TCM Classic Film Festival 2012: A Conversation with Thelma Schoonmaker

Since I’m at the TCM Classic Film Festival, and you will be soon, could you talk a little bit a Hugo and its role in this resurgence in the popularity of silent cinema and classic cinema in general, of people remembering who Méliès is again. They’re doing a great screening of Méliès’s film A Trip To The Moon on Sunday. How do feel about that part of that film?

TS: It was just a joy to be making it, frankly. First of all we’re passionate fans of the silent cinema. Michael Powell was one of the people who got Scorsese to start looking at silent films and he had grown up in the silent era, so he knew how great it was, what great artistry had been laid down there – most of which is lost now, unfortunately. We always wanted to celebrate silent film and it was great chance for us to finally do that in a very emotional way. I don’t think we though the film would have such an emotional wallop at the end, but the wonderful actors and the way Marty directed them gave us that fantastic emotional end to the movie.

Scorsese’s recreation of a Méliès film in Hugo

Really, the movie is about all that Scorsese has done over the years to resurrect the careers of great directors like Michael Powell, who is only one of the many that Scorsese has reached out to and encouraged people to look at their films. When we were making the movie, I was describing it to somebody who came into our editing room and I said, “You know this story of Georges Méliès being rescued from oblivion really is a distillation of everything Marty has been doing for year.” Marty said, “oh I didn’t realize that.” [laughs]

But it is, it’s this wonderful story of how great art will live on forever, despite the personal sacrifices people have to make for it. In this case, it had such a happy ending – as it did with Michael Powell.

Thelma Schoonmaker working on Raging Bull

Could you speak a little bit about how film editing as traditionally been a woman’s job – there have been women film editors since there were film editors., could you speak briefly on that?

TS: You’re saying there are a lot of women who are drawn to film editing?

Yeah.

TS: I’m glad you’re saying that because a lot of people say just the opposite, which is not true. One of the first people who ever won an Oscar for editing was Cecile B. DeMille’s editor, Anne Bauchens, who was a woman. I think what happened was that women, in the days before there was editing, when they first started filmmaking, there was just these hundred foot rolls of film and they would just film a train coming into the station like in Hugo and that was it; there were no cuts.
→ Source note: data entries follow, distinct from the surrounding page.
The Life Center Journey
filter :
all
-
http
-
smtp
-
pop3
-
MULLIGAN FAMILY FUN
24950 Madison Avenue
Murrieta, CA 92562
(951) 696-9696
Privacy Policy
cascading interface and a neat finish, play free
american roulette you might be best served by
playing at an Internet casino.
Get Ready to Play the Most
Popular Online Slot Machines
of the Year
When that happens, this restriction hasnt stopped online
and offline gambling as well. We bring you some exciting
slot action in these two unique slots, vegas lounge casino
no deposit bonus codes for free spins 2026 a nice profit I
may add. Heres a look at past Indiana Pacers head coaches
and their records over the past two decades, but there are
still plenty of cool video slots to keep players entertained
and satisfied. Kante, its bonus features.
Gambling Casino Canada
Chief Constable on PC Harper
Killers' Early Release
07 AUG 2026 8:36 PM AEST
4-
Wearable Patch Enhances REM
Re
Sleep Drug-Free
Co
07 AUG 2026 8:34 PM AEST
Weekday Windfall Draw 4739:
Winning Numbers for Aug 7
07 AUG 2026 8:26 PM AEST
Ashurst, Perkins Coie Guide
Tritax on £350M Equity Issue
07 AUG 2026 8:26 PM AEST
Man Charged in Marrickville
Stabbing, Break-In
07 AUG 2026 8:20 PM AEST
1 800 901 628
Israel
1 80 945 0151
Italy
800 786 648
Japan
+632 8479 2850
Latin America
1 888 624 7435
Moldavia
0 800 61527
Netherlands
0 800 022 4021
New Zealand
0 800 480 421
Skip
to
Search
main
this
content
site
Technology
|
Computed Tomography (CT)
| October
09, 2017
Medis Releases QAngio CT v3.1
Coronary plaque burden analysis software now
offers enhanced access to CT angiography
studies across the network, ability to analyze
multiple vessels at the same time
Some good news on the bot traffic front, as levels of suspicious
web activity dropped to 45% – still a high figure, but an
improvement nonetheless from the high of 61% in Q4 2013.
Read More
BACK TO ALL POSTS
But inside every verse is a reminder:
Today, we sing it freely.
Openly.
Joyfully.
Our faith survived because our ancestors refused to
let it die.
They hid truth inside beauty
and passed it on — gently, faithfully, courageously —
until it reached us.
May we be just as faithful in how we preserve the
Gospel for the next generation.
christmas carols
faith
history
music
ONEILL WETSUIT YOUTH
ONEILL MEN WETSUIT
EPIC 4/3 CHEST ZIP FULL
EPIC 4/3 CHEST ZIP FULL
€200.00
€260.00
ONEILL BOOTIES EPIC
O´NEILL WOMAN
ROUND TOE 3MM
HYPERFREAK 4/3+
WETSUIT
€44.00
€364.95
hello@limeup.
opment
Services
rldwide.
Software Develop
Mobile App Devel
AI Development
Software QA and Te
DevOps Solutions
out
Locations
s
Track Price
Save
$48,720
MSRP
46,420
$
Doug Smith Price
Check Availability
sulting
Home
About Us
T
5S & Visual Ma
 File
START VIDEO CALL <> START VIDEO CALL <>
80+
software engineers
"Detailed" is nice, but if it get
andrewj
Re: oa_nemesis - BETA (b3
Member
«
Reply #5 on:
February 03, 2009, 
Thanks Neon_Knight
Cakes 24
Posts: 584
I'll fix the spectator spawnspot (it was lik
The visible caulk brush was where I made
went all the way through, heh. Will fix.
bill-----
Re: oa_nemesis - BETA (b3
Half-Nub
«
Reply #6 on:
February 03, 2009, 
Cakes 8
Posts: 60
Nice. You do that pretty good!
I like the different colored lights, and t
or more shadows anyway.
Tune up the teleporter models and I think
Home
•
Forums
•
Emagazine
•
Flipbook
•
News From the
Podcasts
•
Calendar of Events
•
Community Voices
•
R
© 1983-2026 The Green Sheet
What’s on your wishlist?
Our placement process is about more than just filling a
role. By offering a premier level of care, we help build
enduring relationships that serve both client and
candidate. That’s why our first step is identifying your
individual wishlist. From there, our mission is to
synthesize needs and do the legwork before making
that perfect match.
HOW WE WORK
But great filmmakers like D. W. Griffith in America and Eisenstein in Russia just started editing and when that happened I think women had probably been rolling the film in the labs – the negative being developed and prints being made – they were probably brought in to start making splice, which in those days they did what we call a hot splice with cement, it was like a liquid glue. Probably women began being editors because of that, because they were brought out of the labs, is my supposition. Then when it became sort of significant part of filmmaking and probably people were beginning to make good salaries at it, I think men said this is something I should get into and I think women were sort of shoved aside a bit at first in the 30s and 40s.

But then came back strong in the period when I began to be a filmmaker in the 60s and 70s. Dede Allen and Margaret Booth and Verna Fields. These were all women who had substantial careers. I think that we cooperate better, possibly, with directors who have strong egos. It’s not such a battle, an ego battle over the film. I do think that’s a very strong, positive thing that women bring to a collaboration with a director.

That’s wonderful.

TS: Thank you so much, you asked great questions.

Thank you for talking with me, I really appreciate it and I hope you enjoy L.A. when you get out here. It’s rainy, bring an umbrella.

TS: Make sure you watch The Life and Death of Colonel Blimp when it comes to San Francisco.

I’m going to be like a hawk now, thank you for telling me about that.

2 Responses

  1. It’s amazing that you got this interview! Great work! and Colonel Blimp is a fantastic movie.

  2. Great interview! I always wanted to know more about her. I think she loved your enthusiasm as well as your smarts.